Caffeine risk in pregnancy

January 27, 2008

Caffeine is a stimulant and too much of it can jangle your nerves and keep you awake, however for pregnant women it can have a far more serious impact. Caffeine, whether from coffee, chocolate or sot drinks like colas, has been linked to a higher risk of miscarriage reported this week by the American Journal of Obstetrics & Gynaecology.

Even a small amount of caffeine can increase the risk, but if the daily intake is the equivalent of at least two cups of coffee or five cans of a soft drink with caffeine, then women in the study were twice as likely to miscarry as women who never, or rarely, had any caffeine in their diet. Women who suffer a lot of nausea in pregnancy, and had a high caffeine intake, had an even higher risk of miscarriage.

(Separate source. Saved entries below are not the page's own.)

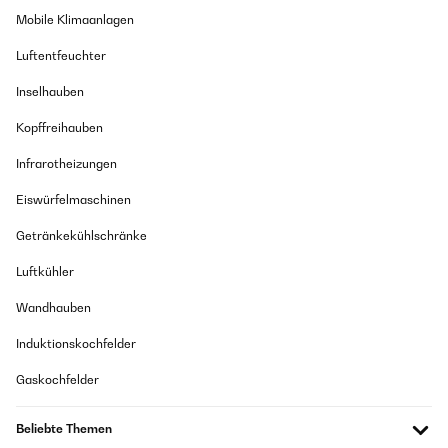
Mobile Klimaanlagen
Luftentfeuchter
Inselhauben
Kopffreihauben
Infrarotheizungen
Eiswürfelmaschinen
Getränkekühlschränke
Luftkühler
Wandhauben
Induktionskochfelder
Gaskochfelder
Beliebte Themen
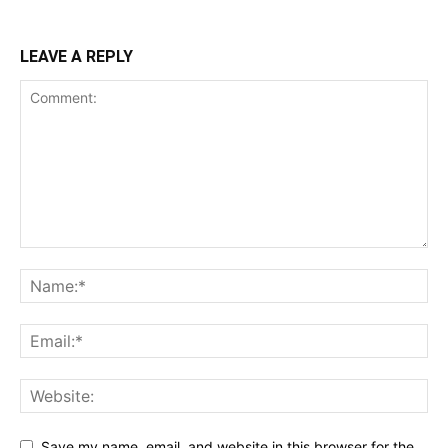
LEAVE A REPLY
Save my name, email, and website in this browser for the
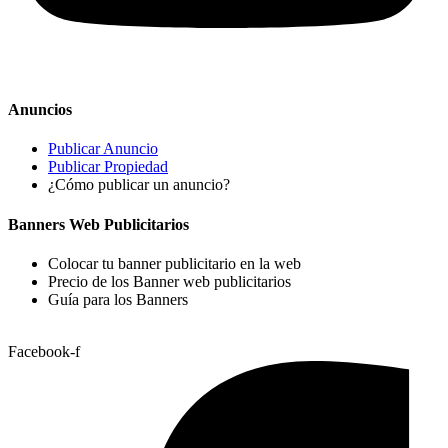
Anuncios
Publicar Anuncio
Publicar Propiedad
¿Cómo publicar un anuncio?
Banners Web Publicitarios
Colocar tu banner publicitario en la web
Precio de los Banner web publicitarios
Guía para los Banners
Facebook-f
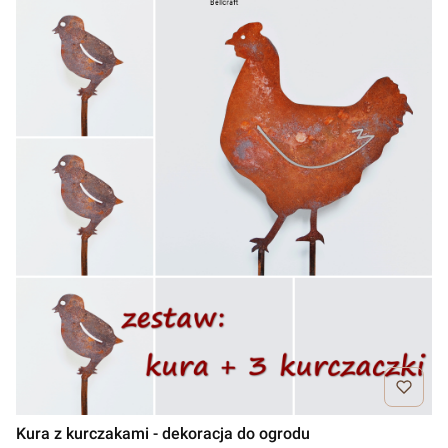
Kura z kurczakami - dekoracja do ogrodu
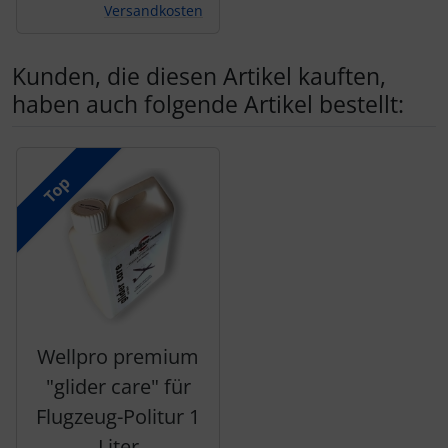
Versandkosten
Kunden, die diesen Artikel kauften,
haben auch folgende Artikel bestellt:
Es folgt ein Produktslider - navigieren Sie mit der Tab-Tas
Top
Wellpro premium
"glider care" für
Flugzeug-Politur 1
Liter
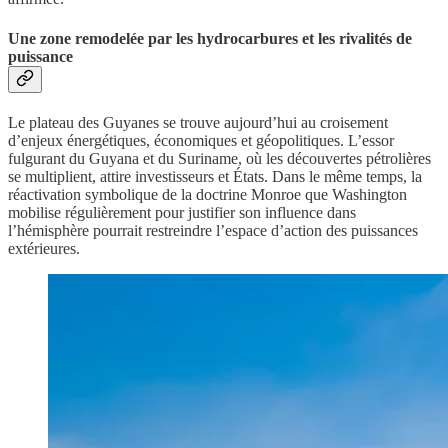
Une zone remodelée par les hydrocarbures et les rivalités de
puissance
Le plateau des Guyanes se trouve aujourd’hui au croisement
d’enjeux énergétiques, économiques et géopolitiques. L’essor
fulgurant du Guyana et du Suriname, où les découvertes pétrolières
se multiplient, attire investisseurs et États. Dans le même temps, la
réactivation symbolique de la doctrine Monroe que Washington
mobilise régulièrement pour justifier son influence dans
l’hémisphère pourrait restreindre l’espace d’action des puissances
extérieures.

The study was based on 1,063 pregnant women living in the San Francisco area and confirmed previous studies about the increased risk of caffeine intake and miscarriage. These studies found that caffeine crosses the placenta but is poorly metabolised by the foetus and may influence cell development and decrease placental blood flow.

To put it into perspective, the risk factor is substantially elevated if you have over 200mg a day from all sources and a large mug of 150 mill of coffee contains 100 mg of caffeine.

However, as I have previously mentioned in this article about caffeine, caffeine-free doesn’t quite mean what it says. It depends on a number of factors such as what process of decaffeinating is used and what different manufacturers product requirements and standards are.

Remember that there is approximately 2mg caffeine in decaf coffee and hot chocolate and if tea drinkers are not immune either as there is approximately 39 mg of caffeine in the average mug of tea.